ISLAMABAD: Prime Minister Shehbaz Sharif said on Monday Pakistan hoped for “real support” from China in investment and trade rather than handouts, as the South Asian nation is in desperate need for external finances, reeling under a yawning current account deficit and dwindling foreign exchange reserves.
Last week, talks between Pakistan and the International Monetary Fund to revive a $6 billion loan program ended without a breakthrough. Successful talks would see the release of an around $1 billion tranche that could also unlock other external funding.
In December 2021, Saudi Arabia deposited $3 billion in Pakistan’s central bank to support foreign reserves.
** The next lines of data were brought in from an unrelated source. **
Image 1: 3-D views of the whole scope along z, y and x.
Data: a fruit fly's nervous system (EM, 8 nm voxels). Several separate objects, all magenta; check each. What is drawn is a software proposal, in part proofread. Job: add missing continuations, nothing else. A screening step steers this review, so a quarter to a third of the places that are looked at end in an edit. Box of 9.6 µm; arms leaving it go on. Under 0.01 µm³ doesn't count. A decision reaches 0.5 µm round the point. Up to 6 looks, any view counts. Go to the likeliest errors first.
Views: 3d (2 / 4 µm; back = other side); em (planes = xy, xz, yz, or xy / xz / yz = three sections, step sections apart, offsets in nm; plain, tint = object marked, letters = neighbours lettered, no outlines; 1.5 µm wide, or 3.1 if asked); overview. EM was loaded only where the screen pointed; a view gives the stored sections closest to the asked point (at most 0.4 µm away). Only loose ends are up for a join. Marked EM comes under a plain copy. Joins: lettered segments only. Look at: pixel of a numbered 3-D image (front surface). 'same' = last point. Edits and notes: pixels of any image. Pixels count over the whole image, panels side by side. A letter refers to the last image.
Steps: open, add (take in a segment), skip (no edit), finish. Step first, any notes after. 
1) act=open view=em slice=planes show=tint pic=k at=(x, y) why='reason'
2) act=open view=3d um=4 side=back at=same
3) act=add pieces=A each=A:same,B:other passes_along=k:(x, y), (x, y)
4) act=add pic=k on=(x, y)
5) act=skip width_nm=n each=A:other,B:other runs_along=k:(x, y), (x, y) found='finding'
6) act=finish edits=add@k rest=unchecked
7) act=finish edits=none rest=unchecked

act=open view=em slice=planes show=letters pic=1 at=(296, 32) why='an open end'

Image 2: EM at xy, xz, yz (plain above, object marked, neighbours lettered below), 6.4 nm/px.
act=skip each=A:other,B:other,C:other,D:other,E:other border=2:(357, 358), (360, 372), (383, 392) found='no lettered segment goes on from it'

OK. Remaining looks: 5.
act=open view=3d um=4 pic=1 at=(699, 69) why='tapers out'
Last week, the Saudi finance minister said the kingdom was finalizing the extension of the deposit.
In a meeting with top officials of Chinese companies and investors in Islamabad, Sharif said Pakistan needed investment from Beijing, “not handouts.”
“We need real support from our Chinese friends in terms of investment, exports, imports and promotion of our expertise, our experience, how to improve agricultural production, how to improve industrial production, how to cut our costs.”
"The stupendous and unprecedented progress by China in the last few decades is a model to emulate, particularly for Pakistan,” Sharif said, thanking President Xi Jinping for “unwavering” support for his country.
Since 2015, China has pledged around $65 billion in an economic corridor of infrastructure and energy projects in Pakistan.
But a series of militant attacks on Chinese targets in Pakistan, including a suicide bombing that killed three Chinese nationals in Karachi last month, have raised concerns about the safety of Beijing’s investments in the South Asian country.
He thanked President Xi Jinping for the unwavering support of his country for Pakistan while hoping the strategic cooperation between the two countries would benefit their people.